The top panel gives a summary of the volumes of data analysed during the banding process.  All the count statistics are based on records at the resolve level of the variable being banded with the base selection applied.

Total Count

The number of all records at the resolve level of the variable being banded, irrespective of the variable value.  For example, the number of holidays when banding the cost variable.

Count of Missing

The number of records where the variable being banded has a missing value.

 

Count of Non-Missing

The Total Count minus the Count of Missing.  

This is the number of records which could be allocated to a range (if the set of ranges span the complete set of values for the variable).

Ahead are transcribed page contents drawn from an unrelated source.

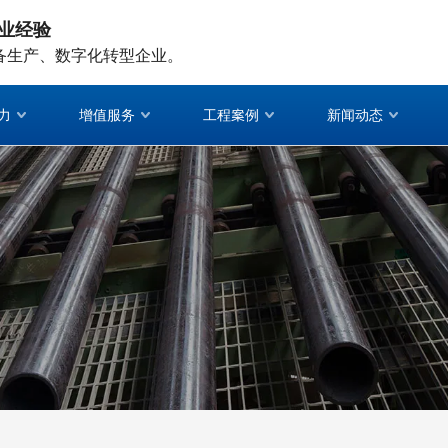
业经验
备生产、数字化转型企业。
力
增值服务
工程案例
新闻动态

This count is used when calculating the mean and standard deviation of non-missing values.

 

Count of Zero

The number of records where the variable being banded has a value of exactly zero.

 

Count of Non-Zero

The Total Count minus the Count of Zero.

This count is used when calculating the mean and standard deviation of non-zero values.

 

Value Statistics

The middle panel gives a summary of the individual values held by the variable.  The value statistics are only based on records within the base selection.  For example, the Minimum and Maximum report the smallest and largest value observed within the selection, rather that across all the data.

Minimum

The lowest value within the base selection

Main Data Start

The value at which the main bulk of the data begins (the 2.5%ile) within the base selection.

Values below this value are considered extreme and will be allocated to an extended range at the start of the distribution of the default options are used..

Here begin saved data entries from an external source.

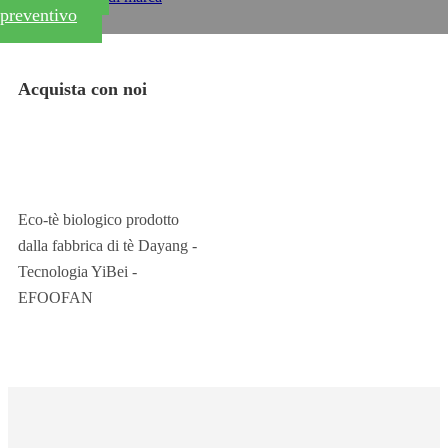
preventivo
Acquista con noi
Eco-tè biologico prodotto
dalla fabbrica di tè Dayang -
Tecnologia YiBei -
EFOOFAN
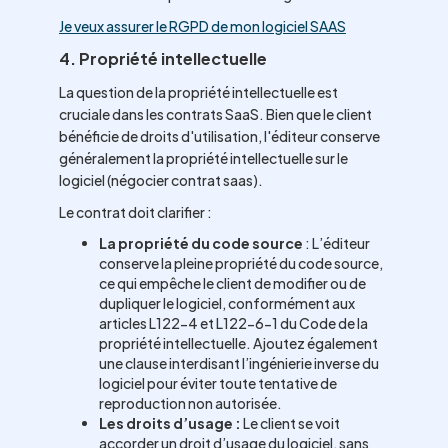
Je veux assurer le RGPD de mon logiciel SAAS
4. Propriété intellectuelle
La question de la propriété intellectuelle est
cruciale dans les contrats SaaS. Bien que le client
bénéficie de droits d'utilisation, l'éditeur conserve
généralement la propriété intellectuelle sur le
logiciel (négocier contrat saas).
Le contrat doit clarifier :
La propriété du code source
: L’éditeur
conserve la pleine propriété du code source,
ce qui empêche le client de modifier ou de
dupliquer le logiciel, conformément aux
articles L122-4 et L122-6-1 du Code de la
propriété intellectuelle. Ajoutez également
une clause interdisant l’ingénierie inverse du
logiciel pour éviter toute tentative de
reproduction non autorisée.
Les droits d’usage :
Le client se voit
accorder un droit d’usage du logiciel, sans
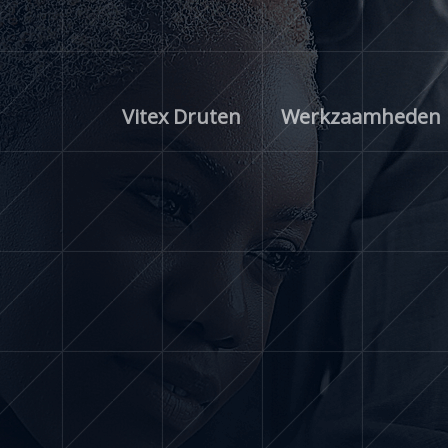
Ga
naar
de
inhoud
Vitex Druten
Werkzaamheden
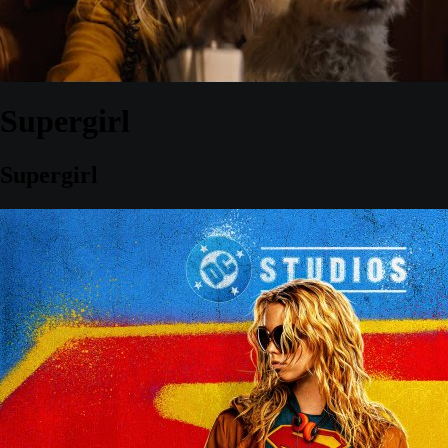
Supergirl
Supergirl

If the distribution has a few extremely low values, the Main Data Start will be considerably higher than the Minimum value.

 

Lower Quartile

The value below which 25% of the values of this variable fall within the base selection

Median

The value above and below which 50% of the values of this variable fall within the base selection.  This is the middle value if all values were arranged in order.

Lower Quartile

The value above which 25% of the values of this variable fall within the base selection.

Main Data End

The value at which the main bulk of the data stops (the 97.5%ile) within the base selection.

Values above this value are considered extreme and will be allocated to an extended range at the end of the distribution of the default options are used.

If the distribution has a few extremely high values, the Main Data End will be considerably lower than the Maximum value.

 

Maximum

The highest value within the base selection

Sample Size

A sample is used to determine all value statistics (apart from the minimum and maximum).  This is because these statistics require data values to be ordered and the sorting process can be slow if all records are used.  By default a sample of roughly 10,000 records is used (providing that there are sufficient populated records in the base selection.)

To produce a set of Quantile Ranges  the full data is processed and so the value statistics will be updated based on this full sample.  Values may change slightly as a result.

 

Distribution Moment Statistics

The lower panel gives a summary of the distribution moments for this variable for the records within the base selection.  For example, the Mean reports the average value within the selection, rather that across all the data.

Mean (Non-Missing)

The average of all the populated values for this variable within the base selection.  This is calculated as the sum of all the values divided by the Count of Non-Missing.

 

Mean (Non-Zero)

The average of all the values which are not zero, for this variable within the base selection.  This is calculated as the sum of all the values divided by the Count of Non-Zero.

 

Standard Deviation  (Non-Missing)

The standard deviation of all the populated values for this variable within the base selection.  This is calculated based on the Count of Non-Missing.

 

Standard Deviation  (Non-Zero)

The standard deviation of all the values which are not zero,  for this variable within the base selection.  This is calculated based on the Count of Non-Zero.